Die Gewerbesteuer habe mittlerweile „eine tragende Rolle übernommen“, schreibt VG-Kämmerer Tobias Weiß im Vorbericht. Schwankungen bei diesem Einnahmeposten würden sich daher unmittelbar auf den Haushalt auswirken. 300 000 Euro hat er im vorliegenden Haushalt für die Gewerbesteuer angesetzt, das sind 50 000 Euro mehr als im Vorjahr. Auch bei der Beteiligung aus der Einkommensteuer weist der diesjährige Etat eine geringfügige Steigerung um 30 000 Euro auf nunmehr 890 000 Euro aus. Als Folge der vorausgegangenen mageren Jahre kann Gremsdorf in diesem Jahr mit einer stattlichen Schlüsselzuweisung in Höhe von 594 000 Euro (im Vorjahr nur 36 400 Euro) rechnen.

565 500 Euro Kreisumlage

Diese Finanzausgleichsmittel werden allerdings von der Kreisumlage beinahe komplett wieder „aufgefressen“. 565 500 Euro wird die Gemeinde in diesem Jahr an den Landkreis abführen. Im Verwaltungshaushalt dieses Jahres soll eine „minimale Zuführung“ erwirtschaftet werden. Die 34 100 Euro, die der Kämmerer vorher berechnet, reichen allerdings nicht aus, um den Schuldendienst zu bedienen.

Im Vermögenshaushalt werden vor allem bereits begonnene Maßnahmen finanziert. Eine neue Kreditaufnahme wird nicht notwendig. Dafür aber ein kräftiger Griff in die Rücklagen. 672 000 Euro müssen zur Finanzierung der Investitionsmaßnahmen entnommen werden. Die Gemeinde hat dann aber immer noch mehr als eine Million Euro auf der hohen Kante.
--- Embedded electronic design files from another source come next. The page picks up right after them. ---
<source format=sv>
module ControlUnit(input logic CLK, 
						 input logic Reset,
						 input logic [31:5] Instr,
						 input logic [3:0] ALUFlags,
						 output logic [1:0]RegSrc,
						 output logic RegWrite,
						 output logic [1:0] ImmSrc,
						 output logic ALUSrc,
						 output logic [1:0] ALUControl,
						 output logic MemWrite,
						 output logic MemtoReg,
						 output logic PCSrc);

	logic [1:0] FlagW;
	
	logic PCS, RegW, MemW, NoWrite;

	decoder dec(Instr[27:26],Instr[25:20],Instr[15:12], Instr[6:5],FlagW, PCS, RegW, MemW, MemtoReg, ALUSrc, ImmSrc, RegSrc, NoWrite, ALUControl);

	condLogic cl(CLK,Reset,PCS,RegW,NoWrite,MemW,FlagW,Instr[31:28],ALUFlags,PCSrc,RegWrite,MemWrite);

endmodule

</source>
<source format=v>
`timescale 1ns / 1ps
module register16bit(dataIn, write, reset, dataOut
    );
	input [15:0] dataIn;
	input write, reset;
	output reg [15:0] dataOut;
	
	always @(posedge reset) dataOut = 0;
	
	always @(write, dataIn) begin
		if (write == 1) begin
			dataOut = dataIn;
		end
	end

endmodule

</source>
Erschließung beginnt heuer

Der Erwerb von Baugrundstücken ist im Vermögenshaushalt mit 363 000 Euro angesetzt. Für den Neubau des Gemeindebauhofs werden (bei Gesamtkosten von etwa 1,4 Millionen Euro ) in diesem Haushalt noch 325 000 Euro notwendig. Hinzu kommt mit 183 000 Euro die Anschaffung eines Ersatzfahrzeugs für den Bauhof.
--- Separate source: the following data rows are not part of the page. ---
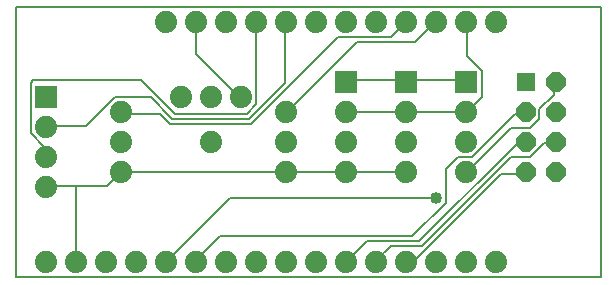
<source format=gtl>
G75*
%MOIN*%
%OFA0B0*%
%FSLAX25Y25*%
%IPPOS*%
%LPD*%
%AMOC8*
5,1,8,0,0,1.08239X$1,22.5*
%
%ADD10C,0.00600*%
%ADD11C,0.07400*%
%ADD12R,0.07400X0.07400*%
%ADD13R,0.06400X0.06400*%
%ADD14OC8,0.06400*%
%ADD15C,0.00800*%
%ADD16C,0.04000*%
D10*
X0413333Y0010400D02*
X0608333Y0010400D01*
X0608333Y0100400D01*
X0413333Y0100400D01*
X0413333Y0010400D01*
D11*
X0423333Y0015400D03*
X0433333Y0015400D03*
X0443333Y0015400D03*
X0453333Y0015400D03*
X0463333Y0015400D03*
X0473333Y0015400D03*
X0483333Y0015400D03*
X0493333Y0015400D03*
X0503333Y0015400D03*
X0513333Y0015400D03*
X0523333Y0015400D03*
X0533333Y0015400D03*
X0543333Y0015400D03*
X0553333Y0015400D03*
X0563333Y0015400D03*
X0573333Y0015400D03*
X0423333Y0040400D03*
X0448333Y0045400D03*
X0423333Y0050400D03*
X0448333Y0055400D03*
X0423333Y0060400D03*
X0448333Y0065400D03*
X0468333Y0070400D03*
X0478333Y0070400D03*
X0488333Y0070400D03*
X0503333Y0065400D03*
X0523333Y0065400D03*
X0543333Y0065400D03*
X0563333Y0065400D03*
X0563333Y0055400D03*
X0543333Y0055400D03*
X0523333Y0055400D03*
X0503333Y0055400D03*
X0478333Y0055400D03*
X0503333Y0045400D03*
X0523333Y0045400D03*
X0543333Y0045400D03*
X0563333Y0045400D03*
X0563333Y0095400D03*
X0553333Y0095400D03*
X0543333Y0095400D03*
X0533333Y0095400D03*
X0523333Y0095400D03*
X0513333Y0095400D03*
X0503333Y0095400D03*
X0493333Y0095400D03*
X0483333Y0095400D03*
X0473333Y0095400D03*
X0463333Y0095400D03*
X0573333Y0095400D03*
D12*
X0563333Y0075400D03*
X0543333Y0075400D03*
X0523333Y0075400D03*
X0423333Y0070400D03*
D13*
X0583333Y0075400D03*
D14*
X0593333Y0075400D03*
X0593333Y0065400D03*
X0583333Y0065400D03*
X0583333Y0055400D03*
X0593333Y0055400D03*
X0593333Y0045400D03*
X0583333Y0045400D03*
D15*
X0583133Y0044800D01*
X0575133Y0044800D01*
X0546333Y0016000D01*
X0543933Y0016000D01*
X0543333Y0015400D01*
X0538333Y0020800D02*
X0533533Y0016000D01*
X0533333Y0015400D01*
X0530333Y0022400D02*
X0523333Y0015400D01*
X0538333Y0020800D02*
X0548733Y0020800D01*
X0578333Y0050400D01*
X0584733Y0050400D01*
X0589533Y0055200D01*
X0592733Y0055200D01*
X0593333Y0055400D01*
X0583333Y0055400D02*
X0583133Y0055200D01*
X0580733Y0055200D01*
X0547933Y0022400D01*
X0530333Y0022400D01*
X0545533Y0024000D02*
X0481533Y0024000D01*
X0473533Y0016000D01*
X0473333Y0015400D01*
X0463333Y0015400D02*
X0484733Y0036800D01*
X0553533Y0036800D01*
X0556733Y0035200D02*
X0545533Y0024000D01*
X0556733Y0035200D02*
X0556733Y0046400D01*
X0560733Y0050400D01*
X0565533Y0050400D01*
X0579933Y0064800D01*
X0583133Y0064800D01*
X0583333Y0065400D01*
X0587933Y0066400D02*
X0587933Y0063200D01*
X0584733Y0060000D01*
X0578333Y0060000D01*
X0563933Y0045600D01*
X0563333Y0045400D01*
X0543333Y0045400D02*
X0543133Y0045600D01*
X0523933Y0045600D01*
X0523333Y0045400D01*
X0523133Y0045600D01*
X0503933Y0045600D01*
X0503333Y0045400D01*
X0503133Y0045600D01*
X0448733Y0045600D01*
X0448333Y0045400D01*
X0447933Y0044800D01*
X0443933Y0040800D01*
X0433533Y0040800D01*
X0433533Y0016000D01*
X0433333Y0015400D01*
X0423333Y0040400D02*
X0423933Y0040800D01*
X0433533Y0040800D01*
X0423333Y0050400D02*
X0423133Y0050400D01*
X0423133Y0053600D01*
X0418333Y0058400D01*
X0418333Y0075200D01*
X0419133Y0076000D01*
X0455133Y0076000D01*
X0466333Y0064800D01*
X0490333Y0064800D01*
X0493533Y0068000D01*
X0493533Y0095200D01*
X0493333Y0095400D01*
X0503133Y0095200D02*
X0503333Y0095400D01*
X0503133Y0095200D02*
X0503133Y0075200D01*
X0491133Y0063200D01*
X0465533Y0063200D01*
X0458333Y0070400D01*
X0446333Y0070400D01*
X0436733Y0060800D01*
X0423933Y0060800D01*
X0423333Y0060400D01*
X0448333Y0065400D02*
X0448733Y0064800D01*
X0461533Y0064800D01*
X0464733Y0061600D01*
X0491933Y0061600D01*
X0520733Y0090400D01*
X0538333Y0090400D01*
X0543333Y0095400D01*
X0546333Y0088800D02*
X0552733Y0095200D01*
X0553333Y0095400D01*
X0563333Y0095400D02*
X0563933Y0095200D01*
X0563933Y0084000D01*
X0568733Y0079200D01*
X0568733Y0070400D01*
X0563933Y0065600D01*
X0563333Y0065400D01*
X0563133Y0065600D01*
X0543933Y0065600D01*
X0543333Y0065400D01*
X0543133Y0065600D01*
X0523933Y0065600D01*
X0523333Y0065400D01*
X0503933Y0065600D02*
X0503333Y0065400D01*
X0503933Y0065600D02*
X0527133Y0088800D01*
X0546333Y0088800D01*
X0487933Y0070400D02*
X0473533Y0084800D01*
X0473533Y0095200D01*
X0473333Y0095400D01*
X0523333Y0075400D02*
X0523933Y0076000D01*
X0543133Y0076000D01*
X0543333Y0075400D01*
X0543933Y0076000D01*
X0563133Y0076000D01*
X0563333Y0075400D01*
X0587933Y0066400D02*
X0592733Y0071200D01*
X0592733Y0075200D01*
X0593333Y0075400D01*
X0488333Y0070400D02*
X0487933Y0070400D01*
D16*
X0553533Y0036800D03*
M02*

</source>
Das neue Baugebiet „Buch West/II“, in dem 15 Baugrundstücke entstehen sollen, schreitet voran. Die Arbeiten für die Erschließung wurden zum Teil bereits vergeben. Im Haushalt schlagen sich diese mit 410 000 Euro für die Kanalbauarbeiten und 120 000 Euro für die Wasserversorgung nieder. Für den Straßenbau , der noch in diesem Jahr beginnen soll, weist der Haushalt nur einen Teil der Baukosten aus. Der größere Brocken wird sich im Haushalt des nächsten Jahres niederschlagen. Folge der Baugebietsausweisung könne eine wachsende Einwohnerzahl sein, die sich wiederum auf höhere Einnahmen aus der Einkommensteuer auswirken könne, schreibt Weiß am Ende des Berichts.

Zum Ende des Haushaltsjahres sollen die Schulden der Gemeinde auf 934 Euro pro Kopf der 1616 Einwohner reduziert werden. Die Tendenz zum Schuldenabbau soll auch in den nächsten Jahren anhalten.